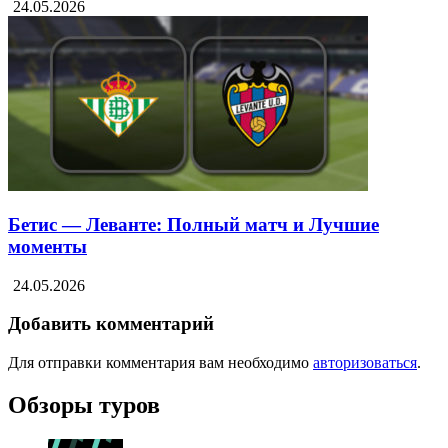
24.05.2026
Бетис — Леванте: Полный матч и Лучшие
моменты
24.05.2026
Добавить комментарий
Для отправки комментария вам необходимо
авторизоваться
.
Обзоры туров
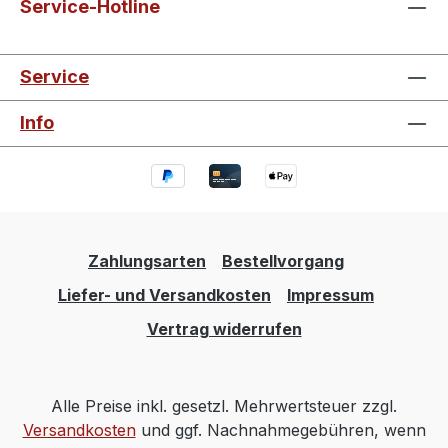
Service-Hotline
Service
Info
Zahlungsarten
Bestellvorgang
Liefer- und Versandkosten
Impressum
Vertrag widerrufen
Alle Preise inkl. gesetzl. Mehrwertsteuer zzgl.
Versandkosten
und ggf. Nachnahmegebühren, wenn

:::::

__EXERCISE__: Copy every line of text from all the records above, keeping each word and line break unchanged. Leave the pictures out of your answer.

__TASK SOLUTION__:
24.05.2026
Бетис — Леванте: Полный матч и Лучшие
моменты
24.05.2026
Добавить комментарий
Для отправки комментария вам необходимо
авторизоваться
.
Обзоры туров
Service-Hotline
Service
Info
Zahlungsarten
Bestellvorgang
Liefer- und Versandkosten
Impressum
Vertrag widerrufen
Alle Preise inkl. gesetzl. Mehrwertsteuer zzgl.
Versandkosten
und ggf. Nachnahmegebühren, wenn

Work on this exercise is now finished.